Vergleichung des Jahres und menschlichen Lebens
Written 1672-01-01 - 1672-01-01
Der Winter ist hin die Blumen bezieren
Hügel Gründe!
Sanffte Winde
Durch bisamte Lüffte sind itzo zu spüren.
Mit Diamanten
Des nassen Zolls bemühn sich einzustellen
In vollem Lauff ans Meeres Kanten
Die flüchtige Kinder beständiger Quellen.
Fleucht der Winter mit schnellem Gefieder
Er kömmt wieder.
Wenn neun Monate seyn verstrichen.
Ist der Mensch im Tode verblichen
So wird er Staub der Geist als Schatten schwebet.
Er liegt im Grab als hätt' er nie gelebet.
Der Lentz ist hin man fühlet nicht spielen
Kühle Lüffte:
Heisse Düffte
Mit brennenden Dünsten beschweren im schwülen.
Der grünen Buchen
Vertrocknet Laub hängt an den matten Zweigen
Die Sonne macht ihr Kühlung auszusuchen
Durch feurige Strahlen die Bäche verseigen:
Entfleucht der Lentz mit schnellem Gefieder
Er kommt wieder
Wenn neun Monate seyn verschlichen.
Ist der Mensch im Tode verblichen
So wird er Staub der Geist als Schatten schwebet
Er liegt im Grab als hätt er nie gelebet.
Der Sommer entweicht es kühlet die Blätter
Frisches Thauen:
Dürren Auen
Bringt wachsendes Grummet das feuchtende Wetter.
Man schauet hangend
Den krummen Baum voll schöner Frücht am Anger
Mit Trauben gleich Schmaragd und Purpur prangen
Der Ulme Verliebten den Reben-Stock schwanger.
Entfleucht der Sommer mit schnellem Gefieder
Er kommt wieder
Wenn neun Monate sind entwichen.
Ist der Mensch im Tode verblichen
So wird er Staub der Geist als Schatten schwebet
Er liegt im Grab als hätt' er nie gelebet.

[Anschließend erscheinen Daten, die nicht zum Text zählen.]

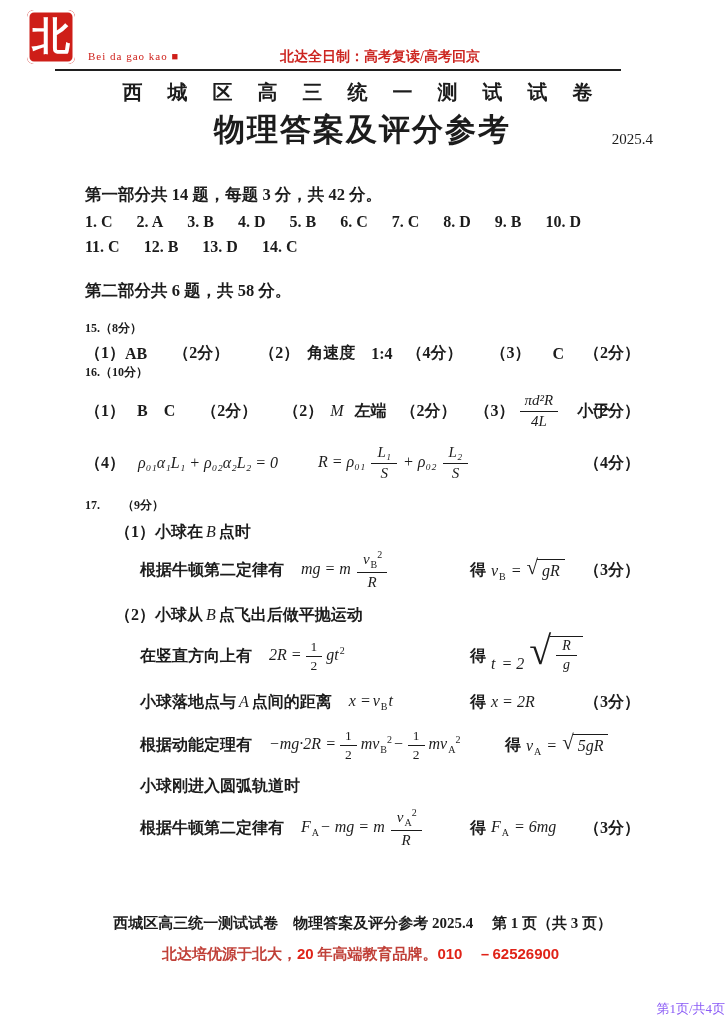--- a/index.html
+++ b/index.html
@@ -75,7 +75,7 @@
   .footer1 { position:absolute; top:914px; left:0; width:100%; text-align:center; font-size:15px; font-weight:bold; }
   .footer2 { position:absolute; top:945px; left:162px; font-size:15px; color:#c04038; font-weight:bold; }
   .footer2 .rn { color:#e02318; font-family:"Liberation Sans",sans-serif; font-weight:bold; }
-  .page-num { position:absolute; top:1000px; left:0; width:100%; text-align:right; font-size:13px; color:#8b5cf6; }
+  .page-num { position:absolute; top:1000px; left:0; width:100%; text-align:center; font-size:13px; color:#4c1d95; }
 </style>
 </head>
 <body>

Der Herbst verstreicht die Tage verdunckeln
Dicke Nebel
Schnee-Gewebel
Füllt Thäler muß Gipffel der Berge befunckeln.
Von Sturm und Winden
Hört man mit Furcht die Eich und Tanne brechen
Wenn izt das Scheit die glimme Funcken zünden
Bemüht sich der Pusch am Winter zu rächen.
Entweichet der Herbst mit schnellem Gefieder
Er kömmt wieder
Wenn neun Monate seyn verstrichen.
Ist der Mensch im Tode verblichen
So wird er Staub der Geist als Schatten schwebet
Er liegt im Grab als hätt er nie gelebet.
Doch mögen die Monden der Flüchtigen Jahre
Gleich den Pfeilen
Von uns eilen
Was schadet uns Alter und Winter und Bahre?
Gesezte Sinnen
Die in der Zeit zum Wechsel sich bereiten
Und Eitelkeit nicht lieb gewinnen
Kan Sterben zu keinem entsetzen verleiten.
Läst die Seele die schmachtenden Glieder
Sie kömmt wieder
Wenn die Tage der Ruhe verstrichen:
Ist der Mensch im Tode verblichen
Er stehet auff sein Geist ist unverdorben
Er lebt auffs neu als wär er nie gestorben.